Saved entries
------------------------------
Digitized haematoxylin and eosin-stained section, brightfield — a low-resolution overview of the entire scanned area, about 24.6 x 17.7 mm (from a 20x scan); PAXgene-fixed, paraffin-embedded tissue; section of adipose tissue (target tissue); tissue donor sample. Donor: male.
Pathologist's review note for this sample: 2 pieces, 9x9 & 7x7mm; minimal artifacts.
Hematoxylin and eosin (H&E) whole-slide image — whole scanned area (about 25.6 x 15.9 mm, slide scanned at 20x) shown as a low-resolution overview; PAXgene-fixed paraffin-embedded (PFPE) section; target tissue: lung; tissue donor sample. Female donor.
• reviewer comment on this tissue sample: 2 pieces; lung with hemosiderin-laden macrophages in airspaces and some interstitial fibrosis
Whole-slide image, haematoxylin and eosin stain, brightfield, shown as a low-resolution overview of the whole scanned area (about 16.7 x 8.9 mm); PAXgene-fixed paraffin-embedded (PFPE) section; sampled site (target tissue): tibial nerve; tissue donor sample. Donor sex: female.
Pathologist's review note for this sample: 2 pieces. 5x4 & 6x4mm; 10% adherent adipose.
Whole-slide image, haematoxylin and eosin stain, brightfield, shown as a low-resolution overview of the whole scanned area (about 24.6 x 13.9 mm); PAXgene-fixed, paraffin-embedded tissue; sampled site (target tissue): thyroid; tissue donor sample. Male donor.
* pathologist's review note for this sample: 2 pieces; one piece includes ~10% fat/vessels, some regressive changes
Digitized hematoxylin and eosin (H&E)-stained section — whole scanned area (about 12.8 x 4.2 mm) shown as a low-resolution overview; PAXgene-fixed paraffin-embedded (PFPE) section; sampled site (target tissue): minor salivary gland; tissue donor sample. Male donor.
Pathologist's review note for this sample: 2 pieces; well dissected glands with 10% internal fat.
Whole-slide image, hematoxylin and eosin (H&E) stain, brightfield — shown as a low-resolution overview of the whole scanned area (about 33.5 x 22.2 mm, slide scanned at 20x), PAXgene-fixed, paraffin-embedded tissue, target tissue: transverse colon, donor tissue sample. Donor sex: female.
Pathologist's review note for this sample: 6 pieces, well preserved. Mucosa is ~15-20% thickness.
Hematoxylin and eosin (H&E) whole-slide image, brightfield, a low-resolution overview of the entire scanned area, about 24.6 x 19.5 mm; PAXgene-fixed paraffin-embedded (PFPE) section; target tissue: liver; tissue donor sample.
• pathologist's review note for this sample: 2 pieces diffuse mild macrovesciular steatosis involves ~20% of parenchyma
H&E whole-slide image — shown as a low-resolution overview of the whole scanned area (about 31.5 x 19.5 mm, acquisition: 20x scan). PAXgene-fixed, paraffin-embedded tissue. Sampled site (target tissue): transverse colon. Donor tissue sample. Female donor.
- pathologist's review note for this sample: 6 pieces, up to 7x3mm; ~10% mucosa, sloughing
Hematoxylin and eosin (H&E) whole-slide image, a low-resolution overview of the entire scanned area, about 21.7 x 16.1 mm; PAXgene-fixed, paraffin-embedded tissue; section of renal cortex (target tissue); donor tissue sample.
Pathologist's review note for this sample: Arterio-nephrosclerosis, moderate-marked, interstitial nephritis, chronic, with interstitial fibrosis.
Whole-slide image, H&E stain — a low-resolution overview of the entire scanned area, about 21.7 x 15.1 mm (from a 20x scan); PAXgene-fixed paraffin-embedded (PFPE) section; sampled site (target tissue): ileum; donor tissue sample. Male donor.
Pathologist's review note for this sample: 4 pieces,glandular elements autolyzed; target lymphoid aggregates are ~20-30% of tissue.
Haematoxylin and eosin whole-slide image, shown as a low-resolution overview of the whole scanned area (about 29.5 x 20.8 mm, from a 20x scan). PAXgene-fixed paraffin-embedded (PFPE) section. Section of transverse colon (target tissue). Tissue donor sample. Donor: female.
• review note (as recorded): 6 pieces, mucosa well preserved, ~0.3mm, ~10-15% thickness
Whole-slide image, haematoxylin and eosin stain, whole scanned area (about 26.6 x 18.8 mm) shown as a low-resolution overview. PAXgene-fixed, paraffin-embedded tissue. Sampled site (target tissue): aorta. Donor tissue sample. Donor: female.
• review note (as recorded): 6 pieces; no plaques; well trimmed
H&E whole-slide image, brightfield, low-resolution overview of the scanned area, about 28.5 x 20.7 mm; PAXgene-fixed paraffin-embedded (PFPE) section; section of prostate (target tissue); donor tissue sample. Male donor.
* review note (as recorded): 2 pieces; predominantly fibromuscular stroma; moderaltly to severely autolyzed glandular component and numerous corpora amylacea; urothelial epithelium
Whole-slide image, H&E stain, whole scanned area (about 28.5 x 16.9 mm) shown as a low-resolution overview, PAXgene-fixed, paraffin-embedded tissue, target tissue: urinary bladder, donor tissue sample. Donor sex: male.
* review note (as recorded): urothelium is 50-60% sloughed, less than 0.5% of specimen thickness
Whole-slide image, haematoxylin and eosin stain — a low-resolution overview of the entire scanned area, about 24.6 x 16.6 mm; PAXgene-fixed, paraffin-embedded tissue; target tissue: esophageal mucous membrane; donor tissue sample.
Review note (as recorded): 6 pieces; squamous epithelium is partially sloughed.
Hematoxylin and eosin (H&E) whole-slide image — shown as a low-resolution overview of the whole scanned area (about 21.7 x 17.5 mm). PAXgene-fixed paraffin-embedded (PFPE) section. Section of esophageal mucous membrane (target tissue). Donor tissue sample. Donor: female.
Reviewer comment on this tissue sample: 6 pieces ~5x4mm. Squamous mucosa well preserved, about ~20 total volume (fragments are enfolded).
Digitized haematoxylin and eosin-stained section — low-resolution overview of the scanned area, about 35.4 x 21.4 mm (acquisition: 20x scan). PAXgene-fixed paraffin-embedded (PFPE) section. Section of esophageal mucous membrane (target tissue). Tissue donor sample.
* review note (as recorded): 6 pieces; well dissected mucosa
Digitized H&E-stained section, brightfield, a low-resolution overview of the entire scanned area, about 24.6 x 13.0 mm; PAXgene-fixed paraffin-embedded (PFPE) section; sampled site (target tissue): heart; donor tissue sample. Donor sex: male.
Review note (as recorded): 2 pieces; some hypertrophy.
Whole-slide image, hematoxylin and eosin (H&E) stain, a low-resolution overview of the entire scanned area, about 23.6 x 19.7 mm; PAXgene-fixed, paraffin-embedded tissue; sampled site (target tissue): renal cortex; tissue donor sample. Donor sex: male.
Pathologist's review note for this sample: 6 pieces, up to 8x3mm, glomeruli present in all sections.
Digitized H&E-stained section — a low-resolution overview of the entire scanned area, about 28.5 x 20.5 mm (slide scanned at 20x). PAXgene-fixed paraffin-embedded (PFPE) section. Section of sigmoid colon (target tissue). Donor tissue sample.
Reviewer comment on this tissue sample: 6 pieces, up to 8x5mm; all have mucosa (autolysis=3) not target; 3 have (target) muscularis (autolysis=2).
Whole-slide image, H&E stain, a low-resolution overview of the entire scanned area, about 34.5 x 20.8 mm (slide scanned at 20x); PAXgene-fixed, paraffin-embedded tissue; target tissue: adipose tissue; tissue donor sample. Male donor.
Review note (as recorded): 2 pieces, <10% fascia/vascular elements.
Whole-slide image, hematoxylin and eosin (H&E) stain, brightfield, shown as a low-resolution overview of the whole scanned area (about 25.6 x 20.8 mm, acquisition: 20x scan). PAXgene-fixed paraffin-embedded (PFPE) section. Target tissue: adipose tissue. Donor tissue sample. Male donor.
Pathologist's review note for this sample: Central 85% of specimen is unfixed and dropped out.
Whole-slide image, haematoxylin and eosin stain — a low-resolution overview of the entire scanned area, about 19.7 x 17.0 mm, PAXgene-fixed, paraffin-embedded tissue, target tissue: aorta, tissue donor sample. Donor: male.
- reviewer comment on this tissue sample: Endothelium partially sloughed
------------------------------
- Task statement:
Lines that contain "comment" should be pulled from the entries above and reported.

- Written response:
• reviewer comment on this tissue sample: 2 pieces; lung with hemosiderin-laden macrophages in airspaces and some interstitial fibrosis
Reviewer comment on this tissue sample: 6 pieces ~5x4mm. Squamous mucosa well preserved, about ~20 total volume (fragments are enfolded).
Reviewer comment on this tissue sample: 6 pieces, up to 8x5mm; all have mucosa (autolysis=3) not target; 3 have (target) muscularis (autolysis=2).
- reviewer comment on this tissue sample: Endothelium partially sloughed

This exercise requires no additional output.